┌─ Information supplied

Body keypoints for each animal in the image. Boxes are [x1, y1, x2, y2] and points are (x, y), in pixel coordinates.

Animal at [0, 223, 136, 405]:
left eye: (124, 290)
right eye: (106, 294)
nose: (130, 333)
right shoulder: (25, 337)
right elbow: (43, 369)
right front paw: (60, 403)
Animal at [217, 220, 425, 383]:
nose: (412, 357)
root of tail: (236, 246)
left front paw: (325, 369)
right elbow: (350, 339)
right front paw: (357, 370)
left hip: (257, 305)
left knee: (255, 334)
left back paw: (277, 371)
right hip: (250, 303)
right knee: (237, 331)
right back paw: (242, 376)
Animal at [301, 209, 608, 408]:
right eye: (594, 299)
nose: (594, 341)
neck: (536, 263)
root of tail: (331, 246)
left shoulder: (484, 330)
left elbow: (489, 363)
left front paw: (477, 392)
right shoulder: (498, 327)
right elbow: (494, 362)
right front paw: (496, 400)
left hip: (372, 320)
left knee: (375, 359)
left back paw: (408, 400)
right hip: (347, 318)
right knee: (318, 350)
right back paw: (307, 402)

└─
┌─ Information supplied

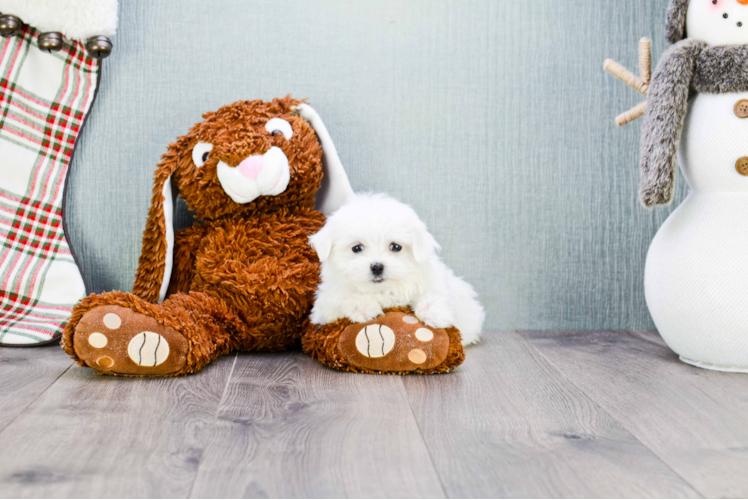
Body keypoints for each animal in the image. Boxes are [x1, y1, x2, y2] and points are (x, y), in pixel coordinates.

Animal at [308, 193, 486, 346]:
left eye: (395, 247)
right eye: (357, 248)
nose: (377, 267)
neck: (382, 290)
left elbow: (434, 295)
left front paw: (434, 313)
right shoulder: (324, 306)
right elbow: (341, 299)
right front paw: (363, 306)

└─

• [Work instruction]
What lines in the records contain the word "elbow"? Return each one.

• [Output of the task]
right elbow: (43, 369)
right elbow: (350, 339)
left elbow: (489, 363)
right elbow: (494, 362)
left elbow: (434, 295)
right elbow: (341, 299)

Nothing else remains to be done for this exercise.